I don't think anyone can say exactly why Mexico isn't growing as it should. However, we do have a lot of factors that prevent us from growing. Those factors are political, economical, cultural and international.
Among the political ones, our legislators can't get reelected. That gives tremendous power to the political parties, since they decide who gets what nomination, seat, etc. Also, we have a presidential system, but 2/5ths of our Congress get elected by proportional representation. That is a recipe for disaster (not many countries have survived this combination for long). Our small parties become pivotal in some Congress decisions. Also, labor unions do not represent the worker, but rather the interests of an elite that doesn't even work. Some unions protect their members so hard, that they no longer go to work (needles to say, most labor unions are incredibly corrupt).
Among the economical factors, we have a lot of monopolies. For example, look at Carlos Slim. Most of his wealth comes from TELMEX, a former state-owned bussiness ("paraestatal"). When president Carlos Salinas privatized it, he sold it to Slim. So we went from a state monopoly to a private one. The same thing happens with cell phones. It is not untill now that other telephone and cell phone companies are appearing in Mexico (but TELMEX and TELCEL –owned both by Slim– continue to have significantly more than 50% of the market share).
Also, our IRS (SHCP, secretaría de Hacienda y Crédito Público) has focused on taxing the middle class, leaving informal commerce (which is about 70% of the total) out of its reach. So a middle-class mexican is taxed everywherem and tax returns (such as taxes on price, –IVA–) come very late (2 or 3 years after they should)
In the cultural side, Mexico is highly uneducated. Public teachers belong to the biggest union in Latin America, the SNTE (Sindicato Nacional de Trabajadores de la Educación), one of the most corrupt unions in mexico. The SNTE does not incentive education growth, so no one wants to study in a public school (from elementary to high school). However, some public universities are very good (their teachers are not affiliated with SNTE), like the UNAM, the IPN and some state universities.
We also have a terrible national security issue: drug cartels. There have been more than 3000 murders this year because of narco warfare. Of course, drug cartels have paid a lot of campaigns and have in hteir payrolls many public servers.

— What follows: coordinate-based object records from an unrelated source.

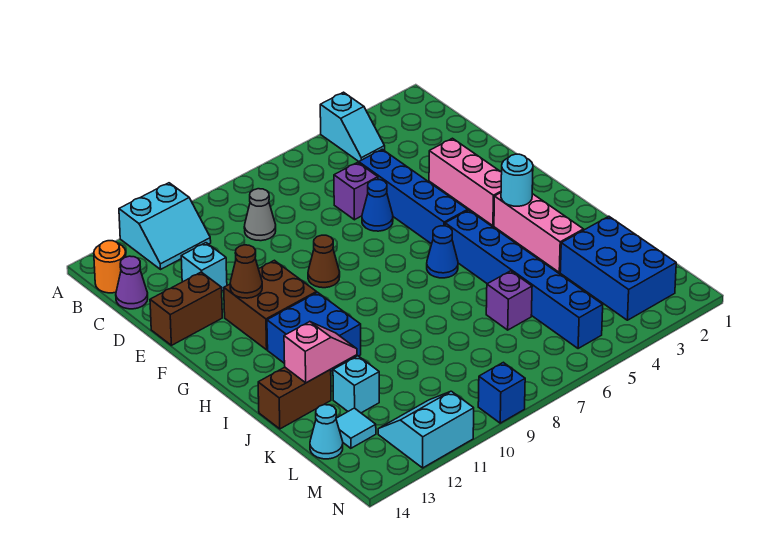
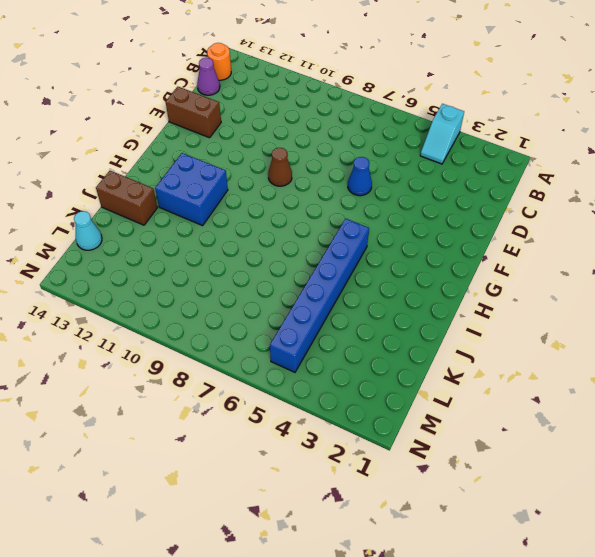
none -> cyan slope A11:B12 level 1 top A
none -> grey cone C9 level 1
none -> blue brick D5:G5 level 1

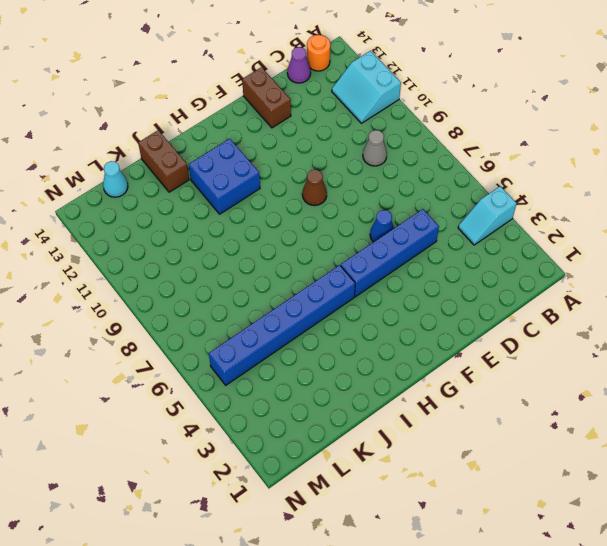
none -> purple brick D6 level 1
none -> cyan brick D12 level 1
none -> pink brick E3:G3 level 1

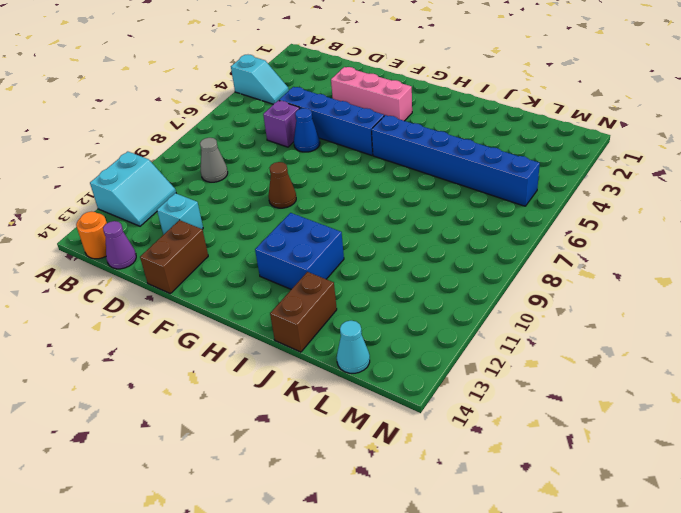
none -> brown brick F11:G12 level 1
none -> pink brick H3:J3 level 1
none -> blue cone H6 level 1

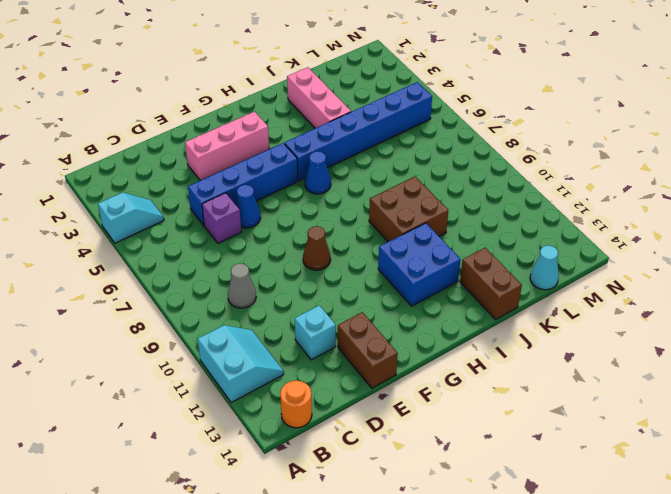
brown brick I9:J10 level 1 -> brown brick F11:G12 level 1
pink brick J2:J4 level 1 -> pink brick H3:J3 level 1
none -> purple cone C14 level 1
none -> blue brick K2:M3 level 1
none -> purple brick K6 level 1

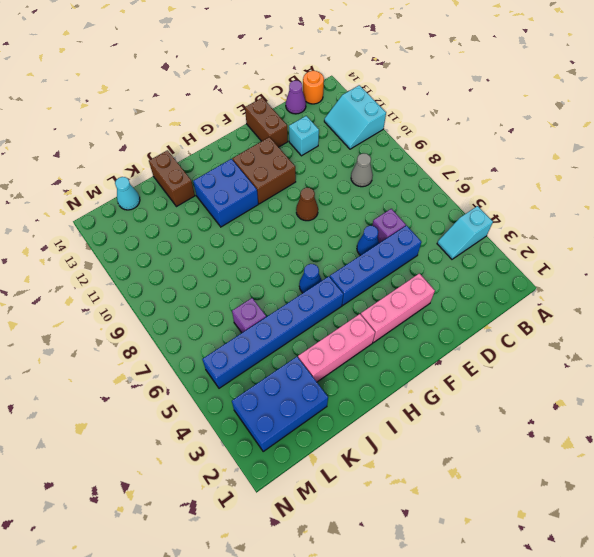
none -> cyan brick K12 level 1
none -> cyan tile L13 level 1
none -> cyan slope M11:N12 level 1 top N

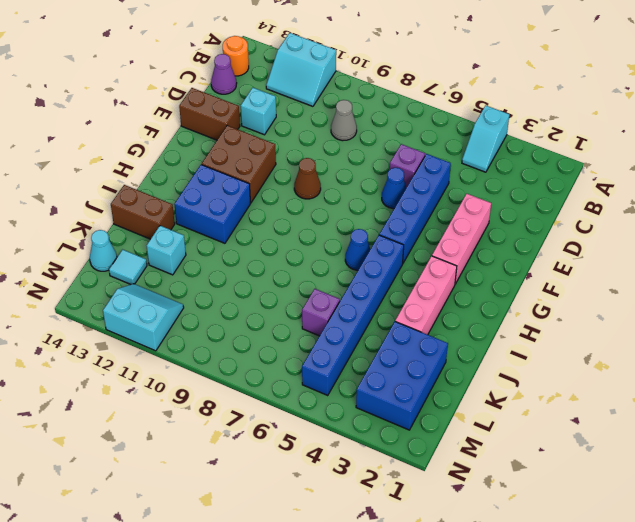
none -> blue brick N9 level 1
none -> brown cone F12 level 2
none -> cyan round brick H3 level 2

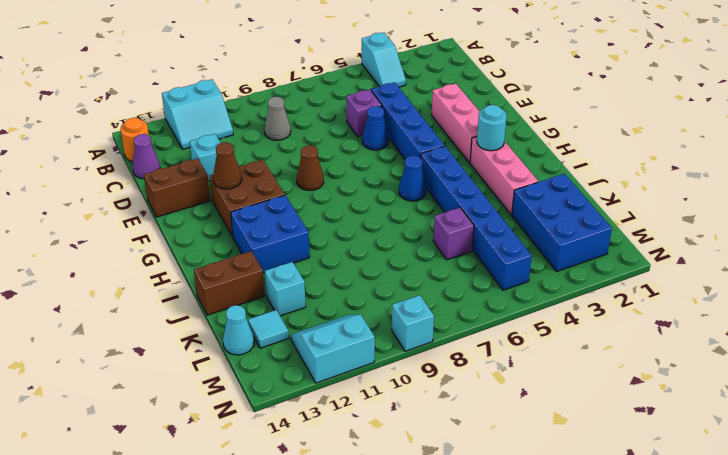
cyan brick N9 level 1 -> blue brick N9 level 1
none -> pink slope J12:J13 level 2 top 13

Finally, U.S. interests have sometimes interferred with national developement (as they have in almost every latin american country). Until Lázaro Cárdenas exproperd oil (made it stet property) in the 30s, U.S. oil companies had interfered a lot in mexican politics (the plot to stage a coup on president Madero by general Victoriano Huerta was planned and signed in the U.S. embassy).
Of course, many mexicans like to say it's all the U.S's fault. I don't think so, I do admit that the U.S. has also slowed our developement, but we've done a grat job at it all by ourselves ;o). I like to think that we are heading on hte right path of developement, but a lot of reforms are needed, and all of them face strong political opposition.